Oh AWESOME advice! Thanks!!


----------



## mustangrooster (May 10, 2017)

Regarding the 4 week old chicks, my chicks are usually outside by then (or at 5 weeks old, depends). If I have a predator proof area for them then they are usually out. Not really for my sake, but more for the chicks, I don't think they like being in a brooder at that age,  I think they would prefer being outside and scratching around----Heck, my 2-week old chicks want to be out with the 8-week old chicks now!


When they are outside, I never use a heat lamp. If there is more than 4, then by that age they can huddle and keep each other warm if they really need too. How feathered out are they? Mine go out when they are feathered out, or just have a tad of baby fluff left.


If there is less than 4 chicks, and/or the chicks are a smaller breed (Like a Bantam, Silkie, Frizzle, etc) then that’s a different story -----I keep them in longer.


I don’t think I would leave 3-week old chicks out at night. But I certainly would give them time outside during the day, and bring them in at night. My 2-week old chicks are getting regular visits outside now, if you have other flock members, this is a good point for them to see the chicks, but no touching yet! Some chickens can be very mean and hurt chicks badly. I recently had a 7-week old chick kill and eat a 1-day old chick, so be careful.


But however, this is for my climate. It never snows, so that makes me on the safe side in regards to the chicks not freezing too death. It has been getting cold at night, but all the chicks that are outside stay cozy because there is plenty of them. You mentioned it’s been rainy, will your coop have a roof?


Really it all comes down to how long you want them in the brooder for if you have a predator proof area if there are enough chicks to huddle to keep warm (or a heat lamp) and if they are feathered out.


And yes, if they are snoozing under the lamp, they are comfortable.



Good luck


----------



## CTKen (May 10, 2017)

You have some good advice already. Do bear in mind that the chicks will instinctively snooze under the brooder plate whether its turned on or not. I brood indoors (average temp I'd say 75F) and by day 10 they are already weaned off the brooder plate (but I leave it in the brooder, for them to sleep under). You can try turning off the brooder plate and observing the chicks - if they chirp and huddle together, then they are cold, so turn the brooder plate back on. If they do their usual chick stuff, then they are fine.


----------



## Bogtown Chick (May 10, 2017)

Great advice given here as well from other fine folks. For sure if there are nice days 70 degree temps I put my 3-4 week olds out in a flower garden to explore and scratch.
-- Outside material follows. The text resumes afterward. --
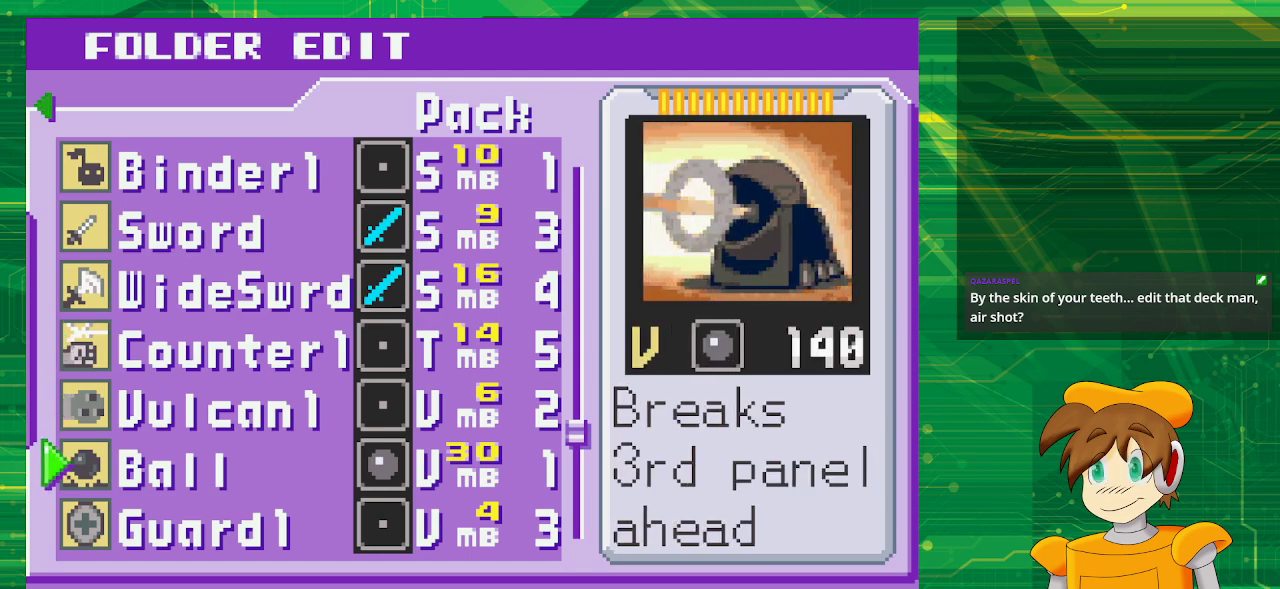
{"buttons": [], "events": []}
Listen for distress peeping if cold.  That age and that temp, I doubt you'll hear it.  

I have a little nesting hut for them to run under for safety. Or I'm supervising. We call it field trips. If any kind of bird flies over I also trill a warning call so they learn eyes to the sky readiness-wariness. It's all learning for sure.


----------



## aart (May 10, 2017)

Veggan said:


> It's dipped down to about 50 degrees F tonight. On the floor of the entryway now, they've still got their EcoGlow heater on and seem to be mighty comfortable, but I thought (in lieu of being able to take them on afternoon outings because of the rain and wind) that _*I would leave the entryway windows open a little to let some colder air seep in.*_
> 
> _*Does anyone see any issues with this, given their current age and their access to their heater? *_Should I take the fact that they're quietly snoozing under (or, as with a couple of them, sticking out from under) the heater panel as a sign that they're comfortable?


Excellent way to 'harden them off' to the cooler temps!



Veggan said:


> My entryway (which has doors that close it off to the rest of the house) is the closest thing I have to your garage.
> You think 50 degrees is too cold even if the heater is there?


Entryway sounds perfect to me...50F is not too cold for 3-4 week olds with access to heater.
Could start turning the heater temp down too......I turn the temp down, and/or raise the heater up a bit, until they start to complain then turn the temp back up a notch till they are quiet again.


----------